Management of the Enterprise by the Investor

An EB-5 applicant must be involved in the management of the new commercial enterprise.  The investor must be either involved in the day-to-day managerial control of the commercial enterprise or manage it through policy formulation. The regulations state that if the EB-5 applicant is a corporate officer or board member, or, in the case of a limited partnership, is a limited partner under the provisions of the Uniform Limited Partnership Act (ULPA), he or she satisfies the requirement of engaging in the management of the new commercial enterprise.

 

Must Have Invested Or Be In The Process Of Investing

The statute requires an EB-5 applicant to have invested or be in the process of investing. Although the statute explicitly states that an EB-5 petitioner may be “in the process” of investing the required capital, the reality is that the entire capital amount must be already invested and at risk in the commercial enterprise at the time the EB-5 petition is filed.

 

Definition Of Capital

The regulations define “capital” as cash and cash equivalents, equipment, inventory, and other tangible property.   Indebtedness secured by assets owned by the investor may be considered capital as long as the investor is personally and primarily liable for the debts.  The assets of the investment enterprise upon which the petition is based may not used to secure any of the indebtedness.

 

Employment Creation

To qualify for EB-5 status, an investment normally must create full-time employment for at least 10 U.S. citizens, lawful permanent residents, or other immigrants lawfully authorized to be employed in the United States.  Neither the investor nor the investor’s spouse and children count toward the 10 employee minimum.   Nonimmigrants are also excluded from the count.

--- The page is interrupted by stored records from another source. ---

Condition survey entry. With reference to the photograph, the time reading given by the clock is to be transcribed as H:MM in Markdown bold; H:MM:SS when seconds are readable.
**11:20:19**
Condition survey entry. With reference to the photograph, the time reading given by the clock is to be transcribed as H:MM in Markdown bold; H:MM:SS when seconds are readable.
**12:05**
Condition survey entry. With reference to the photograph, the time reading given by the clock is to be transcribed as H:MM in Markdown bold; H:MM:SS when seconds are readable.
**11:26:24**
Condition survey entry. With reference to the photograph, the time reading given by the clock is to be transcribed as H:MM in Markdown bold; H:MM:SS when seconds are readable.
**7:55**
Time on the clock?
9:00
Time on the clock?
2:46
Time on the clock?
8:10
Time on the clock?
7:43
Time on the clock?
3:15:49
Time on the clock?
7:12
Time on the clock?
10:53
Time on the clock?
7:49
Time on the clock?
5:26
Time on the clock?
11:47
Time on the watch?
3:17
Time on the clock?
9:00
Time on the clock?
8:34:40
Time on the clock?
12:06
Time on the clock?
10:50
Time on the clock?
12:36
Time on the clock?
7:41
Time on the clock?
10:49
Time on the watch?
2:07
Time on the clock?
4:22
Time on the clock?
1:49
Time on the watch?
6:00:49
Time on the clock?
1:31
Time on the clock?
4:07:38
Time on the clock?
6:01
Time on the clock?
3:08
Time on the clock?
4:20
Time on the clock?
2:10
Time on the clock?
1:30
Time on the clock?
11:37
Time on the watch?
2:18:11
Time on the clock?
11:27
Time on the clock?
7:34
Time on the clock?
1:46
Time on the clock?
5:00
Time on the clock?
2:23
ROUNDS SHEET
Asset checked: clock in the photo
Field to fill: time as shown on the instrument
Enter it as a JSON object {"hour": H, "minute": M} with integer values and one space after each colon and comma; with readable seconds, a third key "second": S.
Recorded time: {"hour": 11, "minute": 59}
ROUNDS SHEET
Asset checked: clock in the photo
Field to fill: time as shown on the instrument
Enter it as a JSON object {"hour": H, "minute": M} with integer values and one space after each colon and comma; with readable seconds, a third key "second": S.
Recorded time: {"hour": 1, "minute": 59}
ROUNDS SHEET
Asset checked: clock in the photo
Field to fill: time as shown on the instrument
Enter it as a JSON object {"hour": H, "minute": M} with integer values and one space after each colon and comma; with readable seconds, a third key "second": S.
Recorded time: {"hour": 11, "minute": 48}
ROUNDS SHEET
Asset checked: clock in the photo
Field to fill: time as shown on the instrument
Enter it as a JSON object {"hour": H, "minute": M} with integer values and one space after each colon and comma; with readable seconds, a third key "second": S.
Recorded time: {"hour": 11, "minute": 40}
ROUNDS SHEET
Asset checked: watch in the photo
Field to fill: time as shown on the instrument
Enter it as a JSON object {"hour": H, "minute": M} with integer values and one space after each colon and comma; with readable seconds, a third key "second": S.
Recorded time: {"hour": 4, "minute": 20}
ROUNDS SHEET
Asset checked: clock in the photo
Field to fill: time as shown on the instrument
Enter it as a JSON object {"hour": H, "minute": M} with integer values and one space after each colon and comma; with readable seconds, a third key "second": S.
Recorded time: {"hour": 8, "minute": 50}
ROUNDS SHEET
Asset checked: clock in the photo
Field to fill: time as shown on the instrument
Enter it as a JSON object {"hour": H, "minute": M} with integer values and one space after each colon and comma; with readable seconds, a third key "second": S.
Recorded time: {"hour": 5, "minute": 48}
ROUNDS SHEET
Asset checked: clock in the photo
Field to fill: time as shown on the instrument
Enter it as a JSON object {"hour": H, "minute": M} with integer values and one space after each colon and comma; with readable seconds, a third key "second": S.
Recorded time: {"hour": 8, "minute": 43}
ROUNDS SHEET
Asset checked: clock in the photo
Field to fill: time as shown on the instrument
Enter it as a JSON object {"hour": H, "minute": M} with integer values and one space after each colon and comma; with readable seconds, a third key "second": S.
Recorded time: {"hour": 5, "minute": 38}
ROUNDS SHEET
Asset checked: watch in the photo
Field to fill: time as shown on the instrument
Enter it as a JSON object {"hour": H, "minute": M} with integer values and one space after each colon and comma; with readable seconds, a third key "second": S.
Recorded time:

The “other immigrants” provision means that conditional residents, temporary residents, asylees, refugees, and recipients of suspension of deportation or cancellation of removal may all be considered employees for EB-5 purposes.  The regulations define an “employee” for EB-5 purposes as a person who (1) provides services or labor for the new commercial enterprise and (2) receives wages or other remuneration directly from the new commercial enterprise.   The definition excludes independent contractors.  The jobs created must be full-time. This means employment of a qualified employee in a position that requires a minimum of 35 working hours per week, regardless of who fills the position.  Job-sharing arrangements  where two or more qualifying employees share a full-time position will also serve as full-time employment if the hourly requirement per week is met. Job-sharing does not include combinations of part-time positions even if such positions meet the hourly requirement per week.  The jobs do not have to exist at the time of the initial investment or before the EB-5 petition is filed. A petition may be filed with a comprehensive business plan demonstrating a need for at least 10 employees within the next two years. The business plan need only indicate the approximate dates during the following two years when the employees will be hired.